Recently released guidelines from The College of American Pathologists, the International Association for the Study of Lung Cancer, and the Association for Molecular Pathology support testing for EGFR mutations and ALK fusions to guide patient selection for therapy with an EGFR or ALK inhibitor, respectively, in all patients with advanced-stage adenocarcinoma, regardless of sex, race, smoking history, or other clinical risk factors, and recommend prioritizing EGFR and ALK testing over other molecular predictive tests (PGx 4/10/2013).

However, these recommendations counter some research that has found that administering ALK testing without the help of enrichment strategies to home in on patients who are more likely to harbor such rearrangements may not be cost-effective.

In the study, the Mayo researchers used an array-based screening panel to gauge 179 mutations in 10 genes in 25 tumor samples confirmed to be ALK positive by FISH. The array-based screening panel gauged mutations in EGFR, KRAS, BRAF, JAK2, AKT1, AK2, KIT, MET, and PIK3CA.

According to the Mayo study authors, the true incidence of coexisting EGFR and ALK mutations is still unknown. In the group's study, one of the 25 ALK-positive cases, or 4 percent, showed a mutation in EGFR. Previous studies the group cited have found other single incidences in similarly small cohorts— one in 12 ALK-positive cases in one study, and one in eight in another.

Considering these results, the study authors wrote, it seems that EGFR/ALK double mutants are likely relatively rare, "probably less than 10 percent of ALK-positive cases" overall, but definitely in existence.
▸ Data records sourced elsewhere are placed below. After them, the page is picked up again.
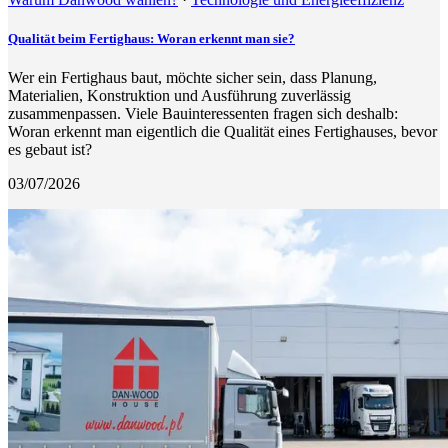
Qualität beim Fertighaus: Woran erkennt man sie?
Wer ein Fertighaus baut, möchte sicher sein, dass Planung,
Materialien, Konstruktion und Ausführung zuverlässig
zusammenpassen. Viele Bauinteressenten fragen sich deshalb:
Woran erkennt man eigentlich die Qualität eines Fertighauses, bevor
es gebaut ist?
03/07/2026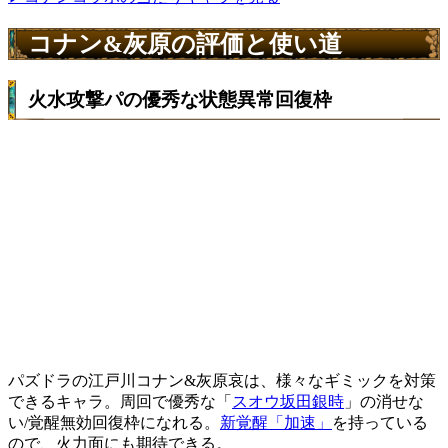
コナン&灰原の評価と使い道
火水攻撃パの優秀な状態異常回復枠
パズドラの江戸川コナン&灰原哀は、
様々なギミックを対策
できる
キャラ。周回で優秀な「
スオウ坂田銀時
」の消せな
い/覚醒無効回復枠になれる。
新覚醒「加速」
を持っている
ので、火力面にも期待できる。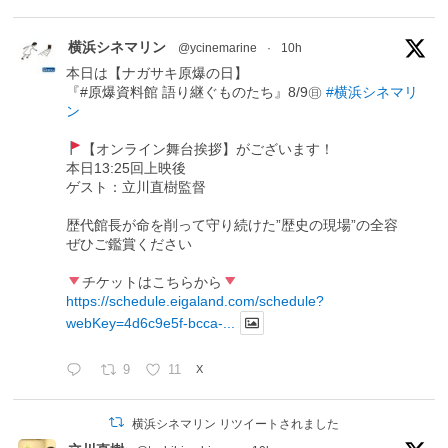
横浜シネマリン
@ycinemarine
·
10h
本日は【ナガサキ原爆の日】
『#原爆資料館 語り継ぐものたち』8/9㊐
#横浜シネマリ
ン
【オンライン舞台挨拶】がございます！
本日13:25回上映後
ゲスト：立川直樹監督
歴代館長が命を削って守り続けた”歴史の現場”の全容
ぜひご鑑賞ください
チケットはこちらから
https://schedule.eigaland.com/schedule?
webKey=4d6c9e5f-bcca-...
9
11
X
横浜シネマリン リツイートされました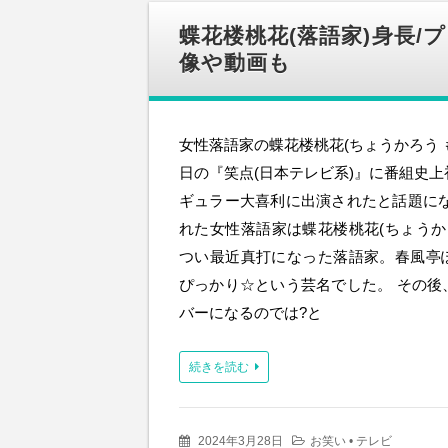
蝶花楼桃花(落語家)身長/
像や動画も
女性落語家の蝶花楼桃花(ちょうかろう ももか
日の『笑点(日本テレビ系)』に番組史
ギュラー大喜利に出演されたと話題にな
れた女性落語家は蝶花楼桃花(ちょうか
つい最近真打になった落語家。春風亭
ぴっかり☆という芸名でした。 その後
バーになるのでは?と
続きを読む
2024年3月28日
お笑い
•
テレビ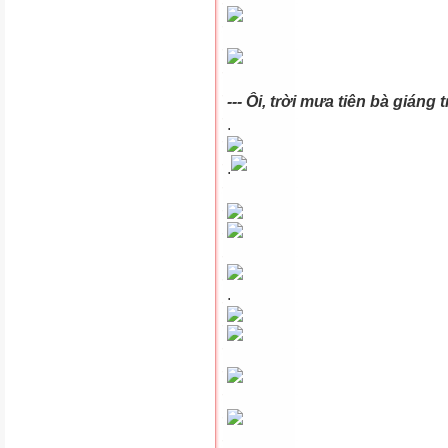
--- Ôi, trời mưa tiên bà giáng
.
.
.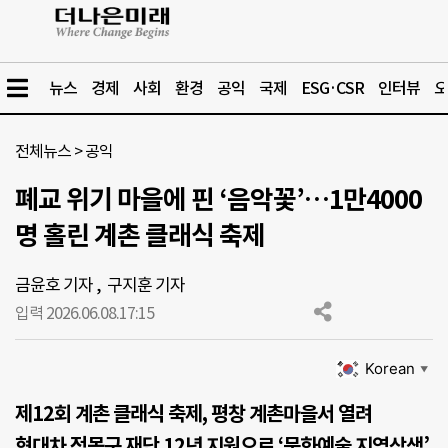
뉴스
경제
사회
환경
공익
국제
ESG·CSR
인터뷰
오
전체뉴스
>
공익
폐교 위기 마을에 핀 ‘음악꽃’…1만4000
명 홀린 계촌 클래식 축제
금윤호 기자
,
구지훈 기자
입력 2026.06.08.
17:15
Korean
▼
제12회 계촌 클래식 축제, 평창 계촌마을서 열려
현대차 정몽구 재단 12년 지원으로 ‘문화예술 지역상생’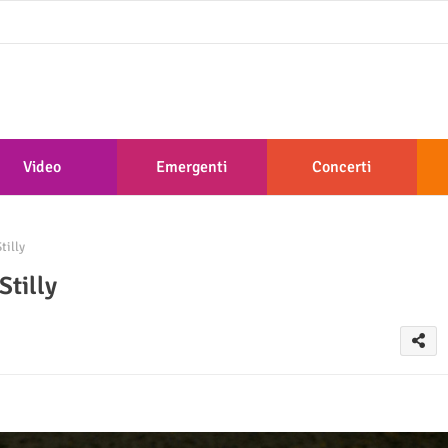
Video
Emergenti
Concerti
tilly
Stilly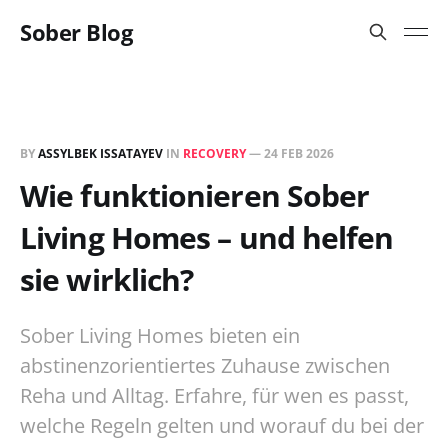
Sober Blog
BY
ASSYLBEK ISSATAYEV
IN
RECOVERY
—
24 FEB 2026
Wie funktionieren Sober
Living Homes – und helfen
sie wirklich?
Sober Living Homes bieten ein
abstinenzorientiertes Zuhause zwischen
Reha und Alltag. Erfahre, für wen es passt,
welche Regeln gelten und worauf du bei der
Knowledge of EGFR and ALK co-mutated status may have important implications for therapeutic decision-making, the authors wrote as well. Some patients with both mutations have had good responses to EGFR inhibitors, while at least one has shown resistance to such drugs in previous research, according to the study.

More research into whether inhibition of one of these pathways can be effective in the presence of another cancer-implicated pathway will be necessary to determine whether EGFR inhibitors and ALK inhibitors, like Pfizer's Xalkori (crizotinib), should be administered in a sequential fashion or together, the researchers wrote.

In addition to the single EGFR mutation, the study also found four co-occurring MET mutations. Though the clinical and therapeutic importance of co-existing ALK and MET mutations is not yet known, the researchers suggested that this finding could also have implications for therapeutic decision-making, since Xalkori inhibits both ALK and the protein encoded by the MET gene.

According to the Mayo study authors, the development of appropriate testing strategies in NSCLC is "a complicated and controversial issue."

In a paper published in the British Journal of Cancer last year, University of Colorado researchers found that applying an enrichment strategy, where clinicians target testing to patients with certain characteristics that make them more likely to harbor ALK mutations — such as those negative for EGFR mutations — could decrease the cost of testing per quality-adjusted life year gained significantly (PGx Reporter 3/28/2012).

Test makers and drug developers criticized this analysis at the time, pointing out that enrichment strategies would still miss patients who would benefit from targeted treatment.

According to the Mayo team, its recent study results and other emerging data, suggest that "the co-existence of EGFR and ALK mutations would be missed in any algorithm omitting ALK testing in tumors showing EGFR mutation or vice versa." However, the group wrote, "some may argue that the incidence of [these double mutants] is low enough to justify such an algorithm."